— А ведь он живой, матери его черт, выплыл из-под баржи, чуть не прозевали, — донесся до уха Аркадия чей-то грубый бас.

— Разденьте и в воду на «мертвый якорь»! — приказал чей-то знакомый голос.

«Это они Алексея Алексеевича топят!» — догадывается в тот же миг Аркадий и бросает вперед тренированное тело.

Делая огромные прыжки, он сбегает с пригорка, легко, тихо, как барс. И все-таки они его услышали.

— Стой! Не то... — прорычал и осекся грубый голос. Кто знает, чем грозил этот здоровенный самоуверенный молодчик, за душой которого насчитывалось, наверно, не одно убийство.

Тупой удар, хруст, всхлипывающий храп и глухое падение тела. Потом страшный удар ногой сбивает сразу двоих. Лампа летит с шипением в сторону. Внезапно Аркадия ослепляет направленный в лицо фонарь. Он бьет в невидимого врага резиновой дубинкой и чувствует, как ему в бок вонзается нож...

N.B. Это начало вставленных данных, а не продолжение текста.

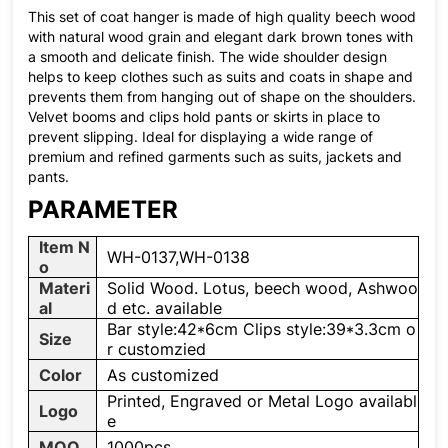
This set of coat hanger is made of high quality beech wood
with natural wood grain and elegant dark brown tones with
a smooth and delicate finish. The wide shoulder design
helps to keep clothes such as suits and coats in shape and
prevents them from hanging out of shape on the shoulders.
Velvet booms and clips hold pants or skirts in place to
prevent slipping. Ideal for displaying a wide range of
premium and refined garments such as suits, jackets and
pants.
PARAMETER
Item N
WH-0137,WH-0138
o
Materi
Solid Wood. Lotus, beech wood, Ashwoo
al
d etc. available
Bar style:42*6cm Clips style:39*3.3cm o
Size
r customzied
Color
As customized
Printed, Engraved or Metal Logo availabl
Logo
e
MOQ
1000pcs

Лампа лежит на песке и продолжает гореть. Двое из бандитов распластались, как мертвые, третий держится руками за пах, корчится от боли и тихо стонет, четвертый с трудом поднимается с земли и убегает. Пятый? Пятого нет. «А может, и не было?» — спрашивает себя Аркадий, зажимая рукой рану на боку. И слышит вдруг за спиной шаги. «Неужто пятый?» — и оглядывается.

— Стой, стрелять буду! — доносится в тот же миг голос Драгутина, вспыхивает фонарик и одновременно раздается оглушительный выстрел.

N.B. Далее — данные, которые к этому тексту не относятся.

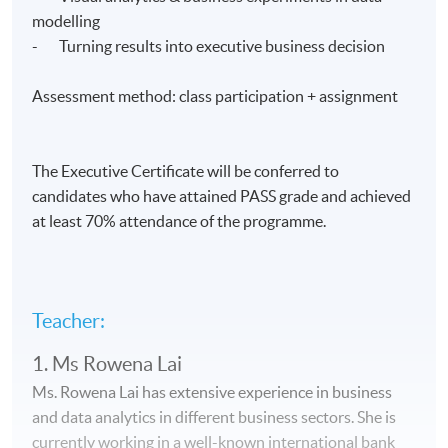
modelling
- Turning results into executive business decision
Assessment method: class participation + assignment
The Executive Certificate will be conferred to
candidates who have attained PASS grade and achieved
at least 70% attendance of the programme.
Teacher:
1. Ms Rowena Lai
Ms. Rowena Lai has extensive experience in business
and data analytics in different business sectors. She is
currently working in a well-known international bank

— Только меня не убейте, Драгутин, — говорит Аркадий, подходит к распластанному телу Хованского и невольно снова хватается за бок.

— Ты ранен, милый? — слышит он голос Зорицы и чувствует ласковое прикосновение ее теплой ладони на щеке. Потом она быстро наклоняется и тихо восклицает:

— О, господи! Он без сознания! Бедняжка, они его топили! Папа, надо сейчас же его откачивать!

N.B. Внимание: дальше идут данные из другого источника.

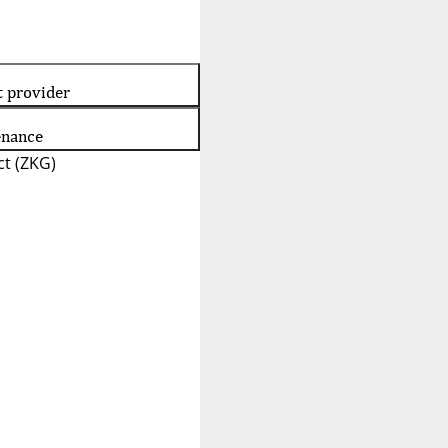
t provider
enance
t (ZKG)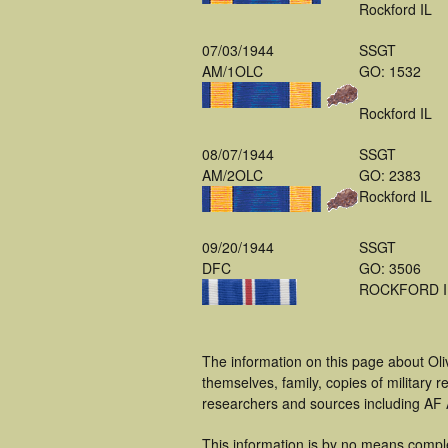
Rockford IL
07/03/1944
SSGT
AM/1OLC
GO: 1532
Rockford IL
08/07/1944
SSGT
AM/2OLC
GO: 2383
Rockford IL
09/20/1944
SSGT
DFC
GO: 3506
ROCKFORD I
The information on this page about Oli
themselves, family, copies of military
researchers and sources including AF A
This information is by no means compl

...Алексей открыл глаза — небольшая уютная комната, диван, два кресла, стол, шкаф, трюмо, в ногах китайская ширма с вышитыми на шелку фламинго, хризантемами и цветом яблони, он лежит раздетый в постели, под одеялом. В зеркале видна Зорица, она сидит у горящего камина, склонив голову, закусив кончик платка, и беззвучно плачет. Желтовато-красные отблески огня освещают нижнюю часть ее лица, озабоченного, напряженного, набегающие на щеки слезинки сверкают, как капли росы на экзотическом цветке.

«Почему она плачет? Неужели что-то случилось с Аркадием?» — подумал Алексей и тихо позвал:

— Зорица!

Девушка встрепенулась, досадливо смахнула со щек слезинки и подбежала к нему.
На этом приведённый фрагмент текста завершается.